Nosferatu

Director: Robert Eggers
Starring: Lily-Rose Depp, Nicholas Hoult, Bill Skarsgaard, Aaron Taylor-Johnson, Willem Dafoe
Distributor: Universal
Runtime: 133 mins. Reviewed in Jan 2025
Reviewer: Fr Peter Malone msc
| JustWatch |
Rating notes: Horror themes, violence and sex scenes

A gothic tale of obsession between a haunted young woman and the terrifying vampire infatuated with her, causing untold horror in its wake.

Nosferatu was the title of the early film version of Bram Stoker’s Dracula. The 1922 movie from Germany featured vivid black-and-white photography, and was Expressionist in its angles and framing. The title was also used in 1979 for Werner Hertzog’s version of the story and tribute to the 1922 film. Now, a 2024 version and once again a tribute to the 1922 film. And not only a tribute but incorporating many of its visual aspects. Eggers may only have a few films so far in his career – The Witch, The Lighthouse, The Northman – but they have in common an atmospheric ascetic.

Since the 1920s, there have been Dracula and vampire films every decade, some serious, many British, some parodies, even the recent Renfield, this time featuring Nosferatu’s Hoult as the eponymous Renfield and Nicolas Cage as Dracula.

For this Nosferatu, we are in Germany, 1838. There is a very strong supporting British cast including Taylor-Johnson, Emma Corrin, Ralph Ineson and Simon McBurney. There is also a lot of strong dialogue throughout, the point of view of the rationalist who does not believe in the supernatural contrasting with those who do believe and those who are pragmatic faced with unexplained phenomena.

The question can be raised, why another Dracula film in 2024? And will it contribute to an appreciation of the Dracula and vampire legends?

The first attempt at an answer is to consider this film as a drama apart from the horror. The focus is on a young woman, Ellen (Depp) in a striking and physically and emotionally demanding performance. She dreams, has mystical experiences, is in love, makes a pact – which, in fact, will be a diabolical pact. But, she has the possibility of living a normal life, marrying Thomas (Hoult), hoping that he will support and save her. But he is commissioned by his manager to travel to Romania to negotiate with a mysterious Count Orlok who wants to buy a castle in the German town. Ellen is fearful as Thomas leaves, and rightly so . . .

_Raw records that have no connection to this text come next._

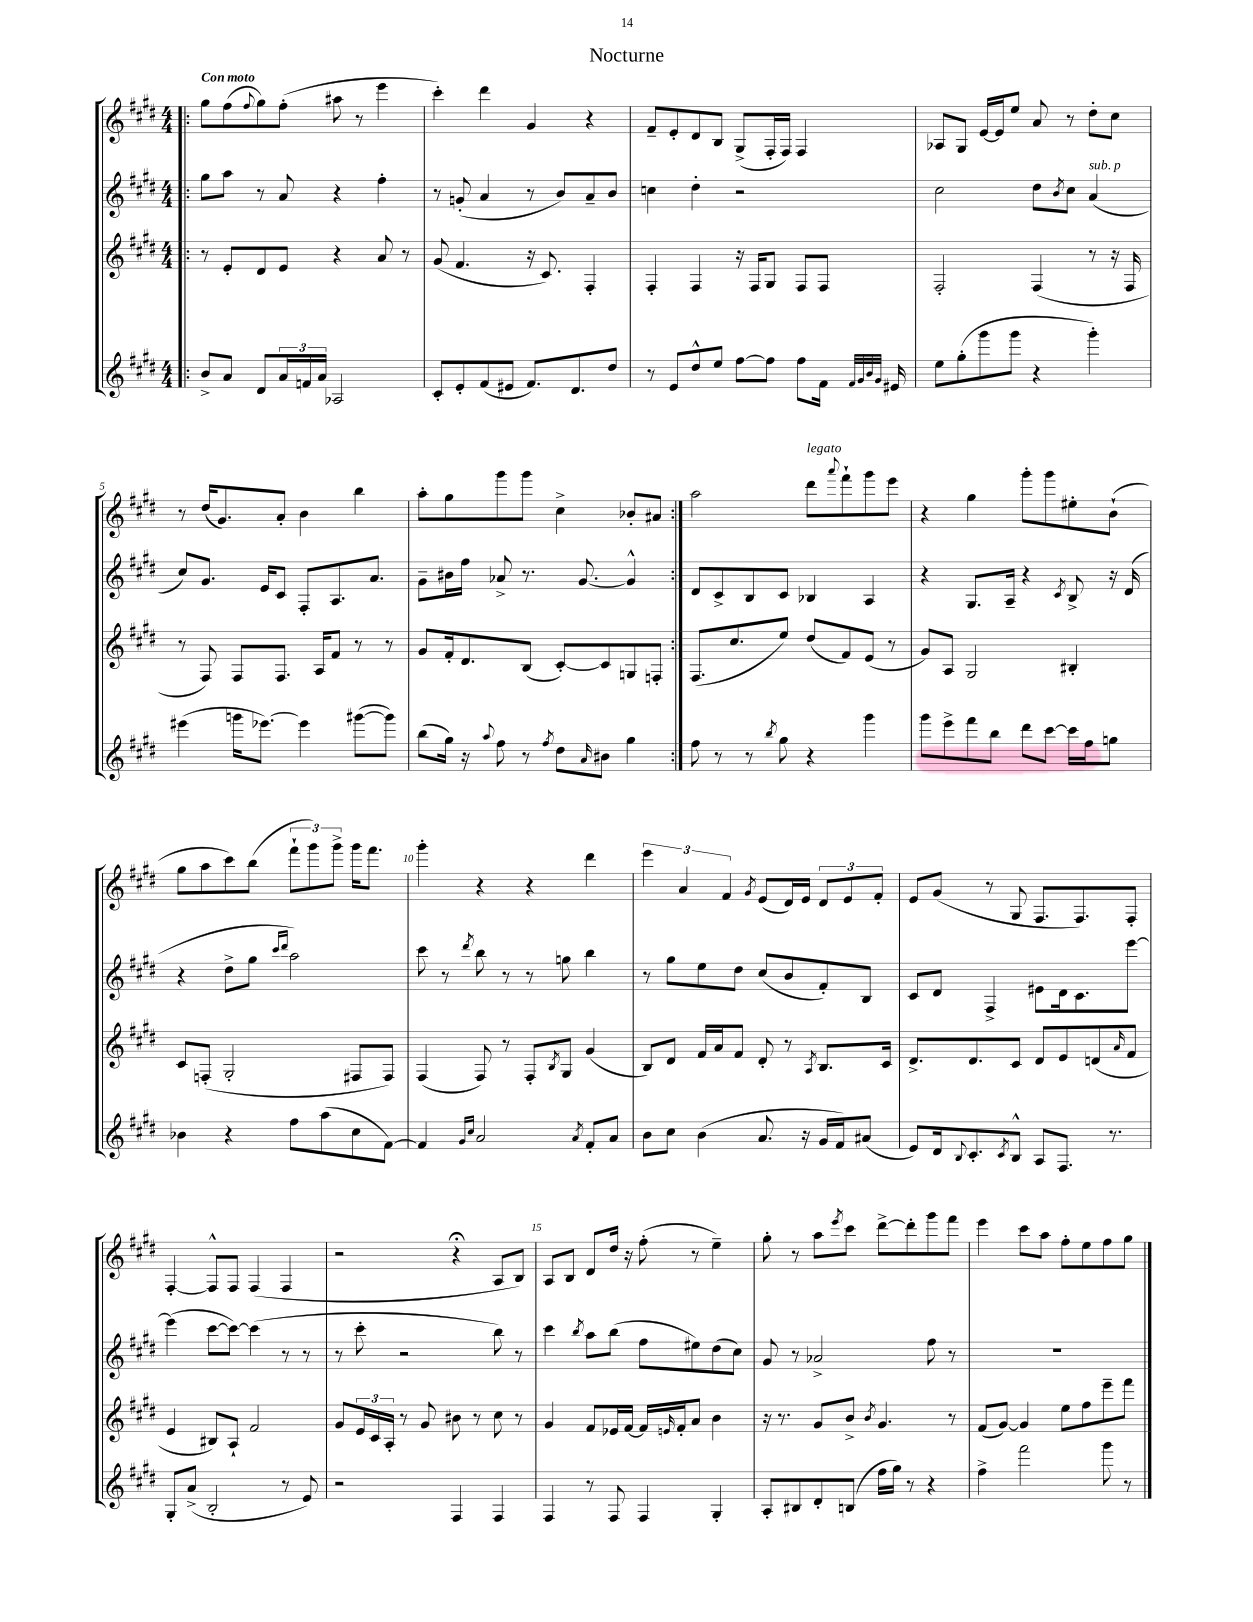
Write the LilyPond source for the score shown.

\header { title = "Nocturne" }
<<
\new StaffGroup <<
\new Staff = "s0" {
    \clef treble \key e \major \numericTimeSignature \time 4/4 \tempo "Con moto"
    \repeat volta 2 { \bar ".|:" gis''8 fis''8( \appoggiatura { fis''8 } gis''8) fis''8-.( ais''8 r8 e'''4 |
    cis'''4-.) dis'''4 gis'4 r4 |
    fis'8-- e'8-. dis'8 b8 gis8->( fis16-. fis16) fis4 |
    aes8 gis8 e'16~ e'16 e''8 a'8 r8 dis''8-. cis''8 |
    r8 dis''16( gis'8.) a'8-. b'4 b''4 |
    a''8-. gis''8 gis'''8 gis'''8 cis''4-> bes'8-. ais'8 | }
    a''2 dis'''8^\markup { \italic "legato" } \appoggiatura { a'''8 } fis'''8-! gis'''8 e'''8 |
    r4 gis''4 gis'''8-. gis'''8 eis''8-. b'8-!( |
    gis''8 a''8 cis'''8) b''8( \tuplet 3/2 { fis'''8-! gis'''8) gis'''8-> } gis'''16 fis'''8. |
    gis'''4-. r4 r4 dis'''4 |
    \tuplet 3/2 { e'''4 a'4 fis'4 } \acciaccatura { gis'8 } e'8( dis'16) e'16 \tuplet 3/2 { dis'8 e'8 fis'8-. } |
    e'8 gis'8( r8 gis8 fis8. fis8.) fis8-. |
    fis4~-. fis8-^ fis8 fis4( fis4 |
    r2 r4\fermata a8 b8) |
    a8 b8 dis'8 dis''16 r16 fis''8-.( r8 e''4--) |
    gis''8-. r8 a''8 \acciaccatura { e'''8 } cis'''8 dis'''8~-> dis'''8-. gis'''8 fis'''8 |
    e'''4 cis'''8 a''8 fis''8-. e''8 fis''8 gis''8 \bar "|." |
}
\new Staff = "s1" {
    \clef treble \key e \major \numericTimeSignature \time 4/4
    \repeat volta 2 { \bar ".|:" gis''8 a''8 r8 a'8 r4 fis''4-. |
    r8 g'8-.( a'4 r8 b'8) a'8-- b'8 |
    c''4 dis''4-. r2 |
    cis''2 dis''8 \acciaccatura { b'8 } cis''8 a'4^\markup { \italic "sub. p" }( |
    cis''8) gis'8. e'16 cis'8 fis8-. a8. a'8. |
    gis'8-- bis'16 fis''16 aes'8-> r8. gis'8.~ gis'4-^ | }
    dis'8 cis'8-> b8 cis'8 bes4 a4 |
    r4 gis8. a16-- r4 \acciaccatura { cis'8 } b8-> r16 dis'16( |
    r4 dis''8-> gis''8 \grace { cis'''16 dis'''16 } a''2) |
    cis'''8 r8 \acciaccatura { dis'''8 } b''8 r8 r8 g''8 b''4 |
    r8 gis''8 e''8 dis''8 cis''8( b'8 fis'8-.) b8 |
    cis'8 dis'8 fis4-> eis'8 dis'16 cis'8. e'''8~ |
    e'''4( cis'''8~ cis'''8~) cis'''4( r8 r8 |
    r8 cis'''8-. r2 b''8) r8 |
    cis'''4 \acciaccatura { b''8 } a''8 b''8( fis''8 eis''8) dis''8( cis''8) |
    gis'8 r8 aes'2-> fis''8 r8 |
    R1 \bar "|." |
}
\new Staff = "s2" {
    \clef treble \key e \major \numericTimeSignature \time 4/4
    \repeat volta 2 { \bar ".|:" r8 e'8-. dis'8 e'8 r4 a'8 r8 |
    gis'8( fis'4. r16 cis'8.) fis4-. |
    fis4-. fis4 r16 fis16 gis8 fis8 fis8 |
    fis2-. fis4( r8 r16 fis16 |
    r8 fis8) fis8 fis8. a16 fis'8 r8 r8 |
    gis'8 fis'16-. dis'8. b8( cis'8~-.) cis'8 g8 f8-. | }
    fis8.( cis''8. e''8) dis''8( fis'8) e'8( r8 |
    gis'8) a8 gis2 bis4-. |
    cis'8 f8-.( gis2-. fis8 fis8) |
    fis4( fis8) r8 fis8-. \acciaccatura { b8 } gis8 gis'4( |
    b8) dis'8 fis'16 a'16 fis'8 dis'8-. r8 \acciaccatura { a8 } b8. cis'16 |
    dis'8.-> dis'8. cis'8 dis'8 e'8 d'8( \grace { a'16 } fis'8 |
    e'4 bis8) a8-! fis'2 |
    gis'8 \tuplet 3/2 { e'16 cis'16 a16-. } r8 gis'8 bis'8 r8 cis''8 r8 |
    gis'4 fis'8 ees'16 fis'16~ fis'16 \grace { e'16 } fis'16-. a'8 b'4 |
    r16 r8. gis'8 b'8-> \acciaccatura { b'8 } gis'4. r8 |
    fis'8( gis'8~) gis'4 e''8 fis''8 e'''8-- fis'''8 \bar "|." |
}
\new Staff = "s3" {
    \clef treble \key e \major \numericTimeSignature \time 4/4
    \repeat volta 2 { \bar ".|:" b'8-> a'8 dis'8 \tuplet 3/2 { a'16 f'16 a'16 } aes2 |
    cis'8-. e'8-. fis'8( eis'8 fis'8.) dis'8. dis''8 |
    r8 e'8 dis''8-^ e''8 fis''8~ fis''8 fis''8 fis'16 \grace { fis'32 gis'32 b'32 gis'32 } eis'16 |
    e''8 gis''8-.( gis'''8 gis'''8 r4 gis'''4-.) |
    eis'''4( g'''16 ees'''8.~) ees'''4 gis'''8~( gis'''8) |
    b''8( gis''16) r16 \appoggiatura { a''8 } fis''8 r8 \acciaccatura { fis''8 } dis''8 \grace { a'16 } bis'8 gis''4 | }
    fis''8 r8 r8 \acciaccatura { b''8 } gis''8 r4 gis'''4 |
    gis'''8 e'''8-> fis'''8 b''8 dis'''8 cis'''8~ cis'''16 fis''16 g''8 |
    bes'4 r4 fis''8 a''8( cis''8 fis'8~) |
    fis'4 \grace { gis'16 cis''16 } a'2 \acciaccatura { a'8 } fis'8-. a'8 |
    b'8 cis''8 b'4( a'8. r16 gis'16 fis'16) ais'8( |
    e'8) dis'16 \appoggiatura { b8 } cis'8.-. \acciaccatura { cis'8 } b8-^ a8 fis8. r8. |
    gis8-. a'8->( b2-. r8 e'8) |
    r2 fis4 fis4 |
    fis4 r8 fis8 fis4 gis4-. |
    a8-. bis8 dis'8-. b8( fis''16 gis''16) r8 r4 |
    fis''4-> fis'''2 gis'''8 r8 \bar "|." |
}
>>
>>
\layout { \context { \Score \override BarNumber.break-visibility = ##(#f #t #t) barNumberVisibility = #(every-nth-bar-number-visible 5) } }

There is mysterious drama with Thomas finding himself in a strange village with its superstitious inhabitants, and then his encounter with the count.

And the second attempt at an answer is to consider the film as horror. The atmosphere at the castle is more than eerie, the suggestions of the malevolent presence of the count, his face, his behaviour and cruelty, his threats, diabolical consequences. Skarsgaard’s count is monstrous. There are some direct horror scenes but it is the ever-present sense of menace that resonates. And, when Thomas returns home, there are psychological disturbances in Ellen and her erratic behaviour. Professor Albin Eberhart von Franz (Dafoe) is the expert tasked with explaining vampire behaviour.

And so, we can ask what are the comparisons with other versions of the story, how well these variations work as drama and horror, and how are we immersed in a world of evil destroying hope and love?